------ Alıştırma metni ------

ULAKLARIN VE UŞAKLARIN DİLİYLE TARTIŞMAYALIM

ULAKLARIN VE UŞAKLARIN DİLİYLE TARTIŞMAYALIM

Fahrettin ALİŞAR
falisar@mynet.com

Küresel güçler; ülkemizde yıllardır “ayrılıkları öne çıkarma”, “kutuplaşmayı derinleştirme” projelerini başarıyla yürütüyorlar. Alevî-Sunnî, Türk-Kürt, Sağcı-Solcu, Laik-Anti laik ayrılıkları hep bu güçlerin eseri.
Bugünlerde yine “başörtüsü” konusunu tartışıyoruz. Tartışmanın seviyeli olduğunu söylemek, oldukça güç! İçimizden yetişen bir “demokrasi sahtekârı” almış eline mikrofonu şöyle diyor:
“-Örtü Sümerlerde fahişelerin giysisi idi!”
Çok dikkatli takip ettim. Bu sözün üzerine bizim Andıççı, işbirlikçi ve ulakçı medyada çıt yok. Tepki, eleştiri yok.
İşi gücü; yemlendiği küresel sermayenin emirlerini harfiyen yerine getirmek olan, günümüz Artin Kemal’i de geride durmuyor ve şu incileri döktürüyor:
“-Başörtüsü bize Hıristiyanlıktan geçmiştir. Rahibelere ait bir kıyafetin parçasıdır!”

------ Kayıtlı veriler ------

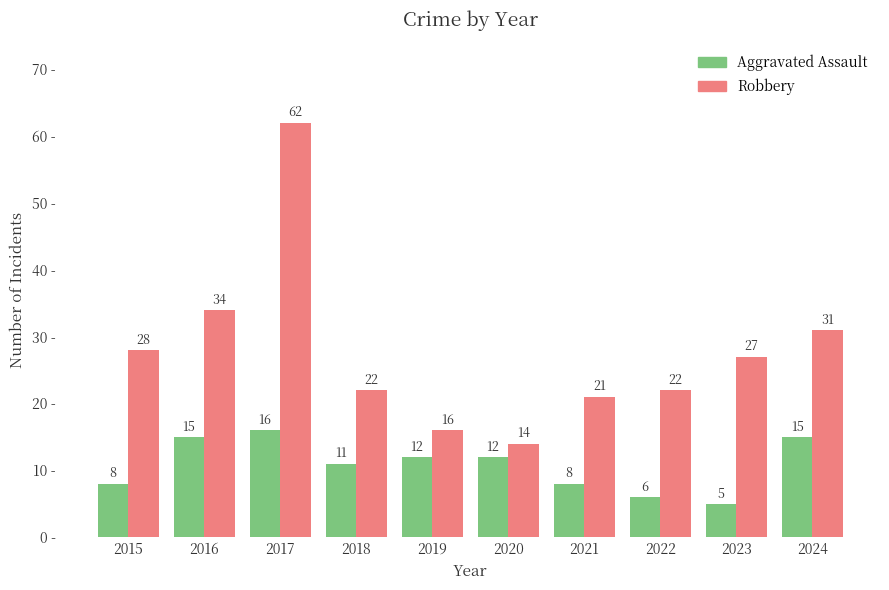

How many distinct data groups are displayed?

2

------

[Görev] Başörtüsü tartışmasını ele alan yazıdan "Küresel güçler; ülkemizde" sözlerini içeren yerle açılıp "bu güçlerin eseri." ile kapanan bölümü hiçbir değişiklik yapmadan çıkarın.

[Görev sonucu]
Küresel güçler; ülkemizde yıllardır “ayrılıkları öne çıkarma”, “kutuplaşmayı derinleştirme” projelerini başarıyla yürütüyorlar. Alevî-Sunnî, Türk-Kürt, Sağcı-Solcu, Laik-Anti laik ayrılıkları hep bu güçlerin eseri.